SCULPTURAL PLEXIGLASS AND STAINLESS STEEL RECEPTION DESK


Riccardo De Marchi, born in 1964, lives and works between his ateliers in Flaibano close to Trieste and Venice in the northeast of Italy and Parma in central-northern Italy. He studied at the Academy of Fine Arts in Venice Italy till the mid 80s.

His art was soon noticed by critics and the international public of contemporary art. Already in 1993 he was invited to participate at the XLV International Biennale of Venice. Many important exhibitions followed in Italy and all over the world: Scultura/Architettura/Citta, IX International Biennale of Sculpture in Carrara in 1998, solo exhibition at the Kunstlerhaus Palais Thurnund Taxis in Bregenz, Austria in 1998, the acquisition of a big sculpture by the Japanese city of Fukuroi Shizuoka on the occasion of the world Cup 2002, the invitation to participate at the exhibition Arte Contemporanea Italiana of the Unicredit Art Collection at one of the most important museums for contemporary art in Italy, the Mart in Rovereto, in 2005. The Peggy Gugenheim Collection in Venice invited him to exhibitions in 2009 and 2011 with the title Themes & Variations. He further exhibited in famous Italian museums like the Fortuny Museum in Venice in 2009 and 2011, or The Marco Museum of Contemporary Art in Rome in 2011.

De Marchi also participated in exhibitions in galleries and art shows in Italy, Germany, France, Hungary, USA, Canada, Uruguay and many other places all over the world. Well known art critics have been writing about Riccardo De Marchi’s art as well as philosophers like Maurizio Ferraris, who met Riccardo in New York City in 2006. Ferraris writes about his first meeting with Riccardo De Marchi: » It would be rather lengthy to recount all the impressions which he made upon me. But the main one was that of an obstinate dedication to the “impression”. I do not wish to suggest that De Marchi is an impressionist, the exact opposite; he does not paint the impressions that the world leaves on his own soul, he doesn’t paint what he feels, but, precisely the opposite, he traces some impressions (which are no more his than they are mine or yours, they are universal) on supports, whether metal, stone or plastic, with ever more refined research.»

De Marchi creates holes representing presence-absence which penetrate the material to enquire its meaning, traces left by the action of the artist where individual signs become letters of a universal language or alphabet. The surfaces of his “art works” for Riccardo De Marchi represent a kind of white page to be written on by penetrating the chosen materials like aluminium, stainless steel or plexiglas, creating a new universe of interrogation and dialogue.

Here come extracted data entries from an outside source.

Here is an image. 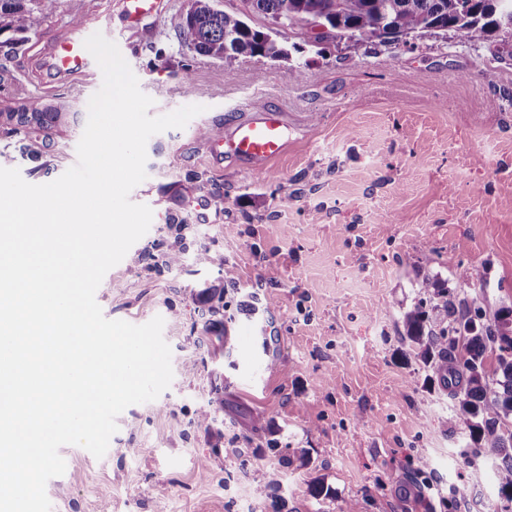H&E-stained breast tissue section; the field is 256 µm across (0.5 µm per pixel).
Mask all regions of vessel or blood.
<instances>
[{
  "mask_svg": "<svg viewBox=\"0 0 512 512\" xmlns=\"http://www.w3.org/2000/svg\"><path fill=\"white\" fill-rule=\"evenodd\" d=\"M123 19L136 25L143 17L157 11L160 0H122ZM109 34L106 24L82 23L53 42L48 50V64L59 75L73 77L92 75L98 64L85 49V40L93 33ZM286 126L281 112L274 109L254 112L236 123L229 132L211 141L216 156L235 161L262 164L282 154Z\"/></svg>",
  "mask_w": 512,
  "mask_h": 512,
  "instance_id": "1",
  "label": "vessel or blood"
}]
</instances>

De Marchi’s art doesn’t want to establish final concepts, but generate a dialectic which involves the spectator as well as the environment where his art is located. A significant example of this dialectic is the creation of a stainless steel floor, traced by De Marchi’s hole writing, in the music room of 16th-century Palladio’s Villa Pisani. The floor mirrors all the frescos on the walls and ceiling as well as the people walking around the room.